Franklin puzzling over a letter. He had to rely on written correspondence because no one had yet figured out how to harness electricity to invent email. (Image: David Martin/WikiCommons Public Domain)

It was with great awareness of this that Franklin designed his ultimate stunt: an electrical feast. In April of 1749, describing himself as “Chagrin’d a little” that his five years of experiments had come up with “Nothing… of Use to Mankind,” Franklin proposed to Collinson a kind of blowout bash to mark the beginning of summer and, thus, the end of the electrical experiment season (people are less willing to be zapped for science when it’s hot out).

The party would take place on the banks of Philadelphia’s Schuylkill River, and would be a charged-up bonanza. Cocktail hour would feature flaming shots, sparked by a current that was passed through the river from a battery on the other side. For dinner, “a Turky is to be killed… by the Electrical Shock; and roasted by the electrical Jack, before a Fire kindled by the Electrified Bottle.” (A well-zapped turkey, he later wrote, is “uncommonly tender.”)  Next up was a toast to “the Healths of all the Famous Electricians in England, France and Germany,” drunk “under the Discharge of Guns from the Electrical Battery,” and out of “Electrified Bumpers”—special glasses Franklin designed that (surprise!) shocked would-be imbibers on contact.

The frontispiece and title page of Franklin's "Experiments and Observations on Electricity," originally published in 1754.

The frontispiece and title page of Franklin’s “Experiments and Observations on Electricity,” originally published in 1754. (Image: Smithsonian Libraries/Public Domain)

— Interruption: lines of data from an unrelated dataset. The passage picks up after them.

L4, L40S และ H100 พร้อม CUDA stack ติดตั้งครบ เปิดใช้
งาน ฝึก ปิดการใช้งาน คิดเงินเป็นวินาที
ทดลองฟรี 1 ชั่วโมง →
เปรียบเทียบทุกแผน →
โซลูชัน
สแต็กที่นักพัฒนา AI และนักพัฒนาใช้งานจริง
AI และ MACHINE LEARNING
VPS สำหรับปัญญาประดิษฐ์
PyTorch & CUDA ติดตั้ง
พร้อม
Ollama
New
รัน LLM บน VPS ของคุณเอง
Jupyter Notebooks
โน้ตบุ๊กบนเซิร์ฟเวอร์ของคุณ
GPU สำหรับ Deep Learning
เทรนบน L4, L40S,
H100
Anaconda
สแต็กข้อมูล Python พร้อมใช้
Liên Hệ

Although scholars are divided on whether Franklin actually threw this particular party, he definitely practiced each of the proposed activities within it. Indeed, he nearly killed himself electrifying the turkey, an experience he described as both painful and embarrassing. That he didn’t die or give up is fortunate—two years later, Franklin’s high-flying kite experiments brought him worldwide fame, and in 1753, he published his Experiments and Observations on Electricity, which earned him his era’s equivalent of the Nobel Prize.

And today, of course, nearly everything we do rides on positive and negative charges—the very same ones that first revealed themselves in fake spiders, joke crowns, and flaming shots.